Human epidermal growth factor receptor 2 (HER2) has been used as a predictive and prognostic marker in breast cancers. Its over-expression is predictive of response to HER2-targeted therapy, such as trastuzumab1. Evaluation of the HER2 status is now a standard of care for all primary breast cancers. The current techniques for HER2 testing include immunohistochemistry (IHC) for detection of protein expression and fluorescence in situ hybridization (FISH) for detection of gene amplification. Basing on the testing algorithm recommended by the American Society of Clinical Oncology (ASCO), in many laboratories, IHC is generally performed first. FISH is added if the result of IHC is equivocal2. Despite being widely used as a standard procedure, both tests have several limitations. Both are technically demanding, thus results may vary between different laboratories3. One of the underlying reasons is that they are easily affected by variations in testing conditions (such as fixation, reagent and assay protocol used2) thus compromising their reproducibility and accuracy. In addition, they are labor intensive and time consuming, especially for FISH. The manual and complicated procedure in FISH tests limit the number of patients that can be handled at any one time. Prolonged HER2 turn-around time was highlighted as a concern in the last national review in UK4. The manual scoring method could also be problematic. It is subjected to inter-observer variability, particularly in IHC which is done qualitatively rather than quantitatively5, 6. Another challenge is, in some cases, the test results can be indeterminate, either due to technical issues or the inherent features of the tumor. For instance, a proportion of the equivocal cases related to CEP17 aneusomy are due to focal amplification of the reference region rather than true polysomy. Inclusion of multiple controls can improve the results in those cases7. Standard FISH test, however, enumerated only CEP17 signal; therefore, a more robust alternative test which can perform multiplex analysis and deliver accurate, reliable and timely results is highly desirable.

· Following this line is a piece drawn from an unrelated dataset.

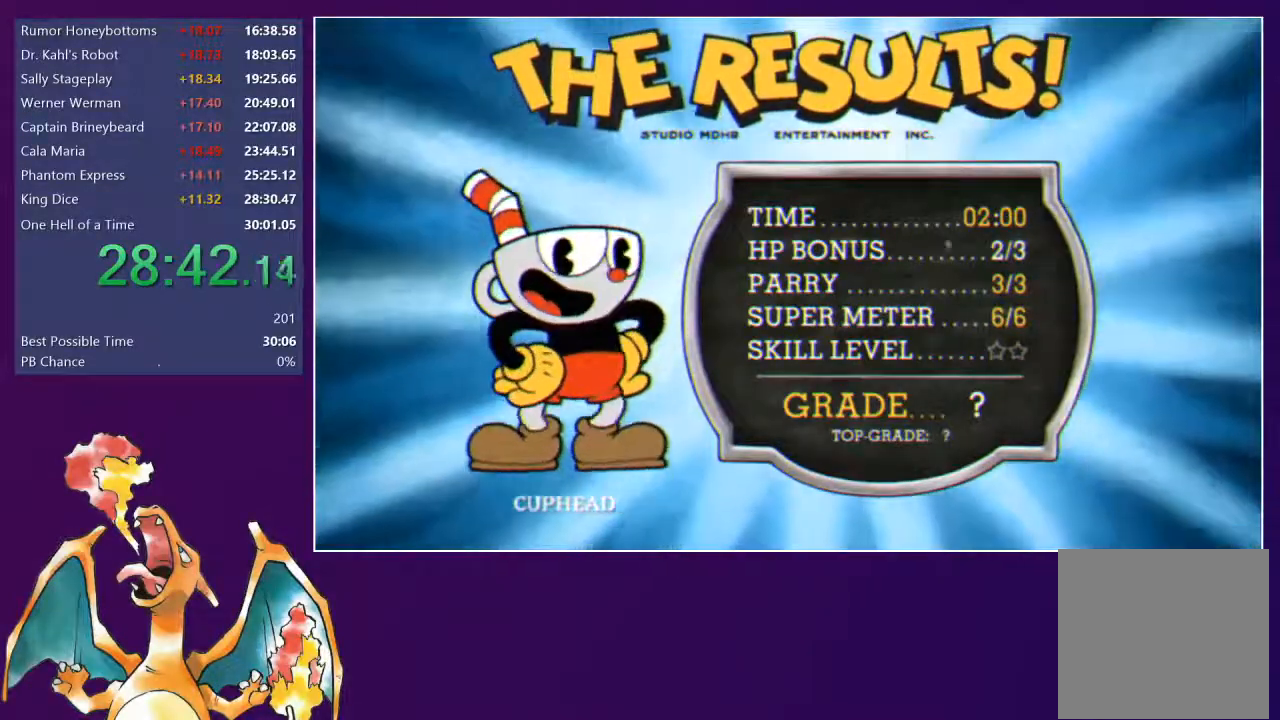
{"buttons": [], "right_stick": "center", "events": [[167, "A", "down"], [217, "A", "up"]]}
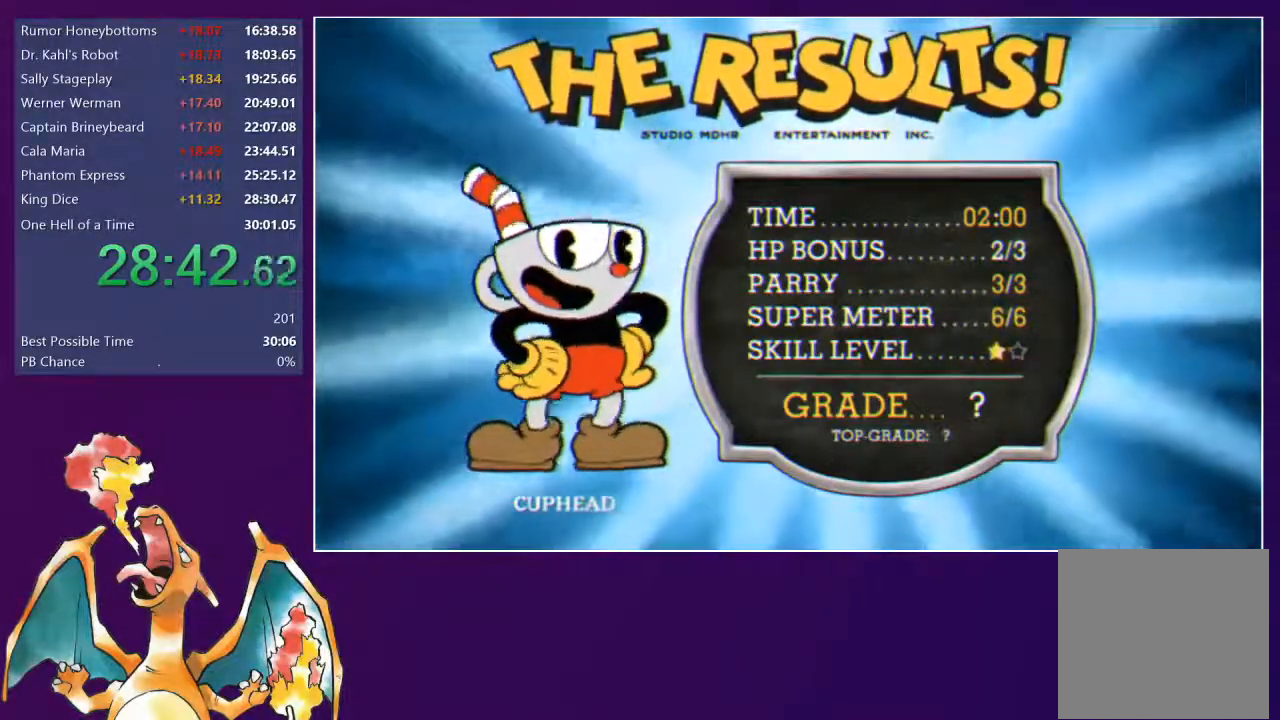
{"buttons": [], "right_stick": "center", "events": [[233, "A", "down"], [283, "A", "up"]]}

Digital PCR (dPCR) has been developed recently for absolute nucleic acid quantification and rare allele detection8. This technique is amenable to high throughput development and can be applied to FFPE tissue9, 10. It has also the power for multiplex analysis11. Additional controls/targets can be included and examined at the same time, allowing multitude of information to be obtained in a single run. The feasibility of dPCR in HER2 testing has been reported using frozen samples, FFPE samples and plasma DNA9, 10, 12, 13. A good concordance with the results from standard HER2 tests has been demonstrated. However, its performance in comparison to the standard techniques has not been well established. In these studies, only limited number of samples was included, thus precluding a more detailed and systematic analysis, particularly on HER2 equivocal cases. In this study, a systematic evaluation of the usefulness of dPCR in assessing HER2 status in breast cancers was performed. We have compared 2 different dPCR platforms. The accuracy of dPCR compared to the standard techniques was examined. Additionally, we have examined the usefulness of dPCR to determine HER2 amplification in IHC 2+ cases.

Results

Of 102 cases of invasive breast cancers in the developing cohort, 25, 26, 26 and 25 cases were tested IHC 0, 1+ , 2+ , and 3+ respectively. There were 22 FISH negative and four FISH positive cases among the IHC2+ samples. Based on the IHC and FISH data, 29 and 73 cases were HER2 positive and negative respectively. The results of RainDance Droplet Digital PCR (ddPCR) analysis for the development cohort were shown in Fig. 1. The median (range) ddPCR HER2:CEP17 ratio in patients with IHC 0, 1+ , 2+ and 3+ were 0.90 (0.36–1.36), 0.93 (0.82–2.00), 1.00 (0.32–2.30) and 4.79 (1.06–24.84) respectively (Table 1). There are significant differences for the ratio between IHC 0 to 2+ and 3+ cases (p > 0.001) (Fig. 1A). However, there was no difference between IHC 2+ and IHC 0 and 1+ . When HER2 status were defined with ddPCR and FISH, the ddPCR HER2:CEP17 ratio in patients with HER2 amplified tumor (median 4.08, range 0.93–24.84) was significantly elevated compared to HER2 non-amplified cases (median 0.93, range 0.32–2.00, P < 0.001) (Fig. 1B). Analysis of the development set using data from RainDance platform by ROC had an AUC 0.9528 (95% CI = 0.9076–0.9979, P < 0.0001) (Fig. 1C). Based on the result from the development set, an optimal cutoff of 1.72 which gave a sensitivity and specificity of 82.8% and 97.3% respectively was found (Table 1). Using this cutoff, a kappa value of 0.833 (p < 0.001) was observed.

Figure 1
figure 1

HER2:CEP17 ratio by ddPCR in the development cohort. (A) dot plot showing the HER2:CEP17 ratio with different IHC score and (B) HER2− and HER2+ status. (C) ROC curve to determine the optimal cutoff.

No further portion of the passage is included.